● Problem details: Your reply should be the entries, output word for word, with each picture omitted.

● Available data:

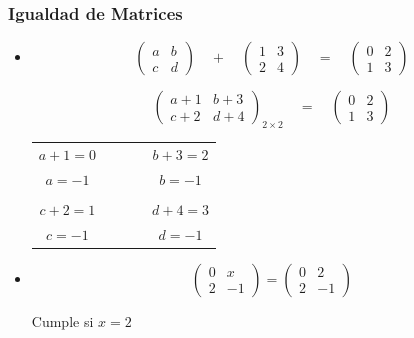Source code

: \documentclass[stu, 12pt, letterpaper, donotrepeattitle, floatsintext, natbib]{apa7}
\begin{document}
\subsubsection{Igualdad de Matrices}
\begin{itemize}
\item \begin{equation*}
\begin{pmatrix}
 a & b \\
 c & d 
\end{pmatrix}
\quad
+
\quad
\begin{pmatrix}
 1 & 3 \\
 2 & 4 
\end{pmatrix}
\quad
=
\quad
\begin{pmatrix}
0 & 2 \\
1 & 3
\end{pmatrix}
\end{equation*}

\begin{equation*}
\begin{pmatrix}
a+1 & b+3 \\
c+2 & d+4
\end{pmatrix}_{2\times 2}
\quad
=
\quad
\begin{pmatrix}
0 & 2 \\
1 & 3
\end{pmatrix}
\end{equation*}

\begin{table}
\centering
\begin{tabular}{ccc}
$a+1=0$ & $\qquad$ & $b+3=2$ \\
$a=-1$ & & $b=-1$ \\
\\
$c+2=1$ & & $d+4=3$ \\
$c=-1$ & & $d=-1$
\end{tabular}
\end{table}


\item \begin{equation*}
\begin{pmatrix}
0 & x \\
2 & -1
\end{pmatrix}
=
\begin{pmatrix}
0 & 2 \\
2 & -1
\end{pmatrix}
\end{equation*}
\begin{center}
Cumple si $x=2$
\end{center}
\end{itemize}
\end{document}

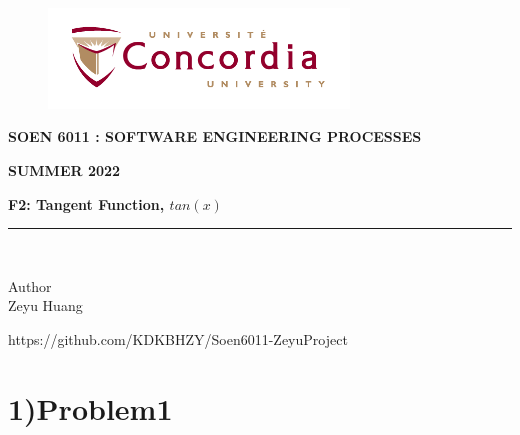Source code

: \documentclass[letterpaper, 11pt]{report}
\begin{document}
\begin{titlepage}
\vspace*{0.7in}
\begin{center}
\begin{figure}[htb]
\begin{center}
\includegraphics[width=8cm]{univ_logo}
\end{center}
\end{figure}
\vspace*{0.3in}
\begin{Large}
\textbf{SOEN 6011 : SOFTWARE ENGINEERING PROCESSES} \\
\end{Large}
\vspace*{0.1in}
\begin{Large}
\textbf{SUMMER 2022} \\
\end{Large}
\vspace*{0.9in}
\begin{Large}
\textbf{F2: Tangent Function, $tan(x)$} \\
\end{Large}
\vspace*{0.625in}
\rule{80mm}{0.1mm}\\
\vspace*{0.1in}
\begin{large}
Author \\
\vspace*{0.1in}
Zeyu Huang\\

\vspace*{0.3in}
\date{\normalsize\today} 
\end{large}
\end{center}
\begin{center}
https://github.com/KDKBHZY/Soen6011-ZeyuProject\end{center}
\end{titlepage}
\tableofcontents
\newpage
{}
\section*{1)Problem1}
\end{document}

● Answer to the problem:
Source code

: \documentclass[stu, 12pt, letterpaper, donotrepeattitle, floatsintext, natbib]{apa7}
\begin{document}
\subsubsection{Igualdad de Matrices}
\begin{itemize}
\item \begin{equation*}
\begin{pmatrix}
 a & b \\
 c & d 
\end{pmatrix}
\quad
+
\quad
\begin{pmatrix}
 1 & 3 \\
 2 & 4 
\end{pmatrix}
\quad
=
\quad
\begin{pmatrix}
0 & 2 \\
1 & 3
\end{pmatrix}
\end{equation*}

\begin{equation*}
\begin{pmatrix}
a+1 & b+3 \\
c+2 & d+4
\end{pmatrix}_{2\times 2}
\quad
=
\quad
\begin{pmatrix}
0 & 2 \\
1 & 3
\end{pmatrix}
\end{equation*}

\begin{table}
\centering
\begin{tabular}{ccc}
$a+1=0$ & $\qquad$ & $b+3=2$ \\
$a=-1$ & & $b=-1$ \\
\\
$c+2=1$ & & $d+4=3$ \\
$c=-1$ & & $d=-1$
\end{tabular}
\end{table}


\item \begin{equation*}
\begin{pmatrix}
0 & x \\
2 & -1
\end{pmatrix}
=
\begin{pmatrix}
0 & 2 \\
2 & -1
\end{pmatrix}
\end{equation*}
\begin{center}
Cumple si $x=2$
\end{center}
\end{itemize}
\end{document}

Source code

: \documentclass[letterpaper, 11pt]{report}
\begin{document}
\begin{titlepage}
\vspace*{0.7in}
\begin{center}
\begin{figure}[htb]
\begin{center}
\includegraphics[width=8cm]{univ_logo}
\end{center}
\end{figure}
\vspace*{0.3in}
\begin{Large}
\textbf{SOEN 6011 : SOFTWARE ENGINEERING PROCESSES} \\
\end{Large}
\vspace*{0.1in}
\begin{Large}
\textbf{SUMMER 2022} \\
\end{Large}
\vspace*{0.9in}
\begin{Large}
\textbf{F2: Tangent Function, $tan(x)$} \\
\end{Large}
\vspace*{0.625in}
\rule{80mm}{0.1mm}\\
\vspace*{0.1in}
\begin{large}
Author \\
\vspace*{0.1in}
Zeyu Huang\\

\vspace*{0.3in}
\date{\normalsize\today} 
\end{large}
\end{center}
\begin{center}
https://github.com/KDKBHZY/Soen6011-ZeyuProject\end{center}
\end{titlepage}
\tableofcontents
\newpage
{}
\section*{1)Problem1}
\end{document}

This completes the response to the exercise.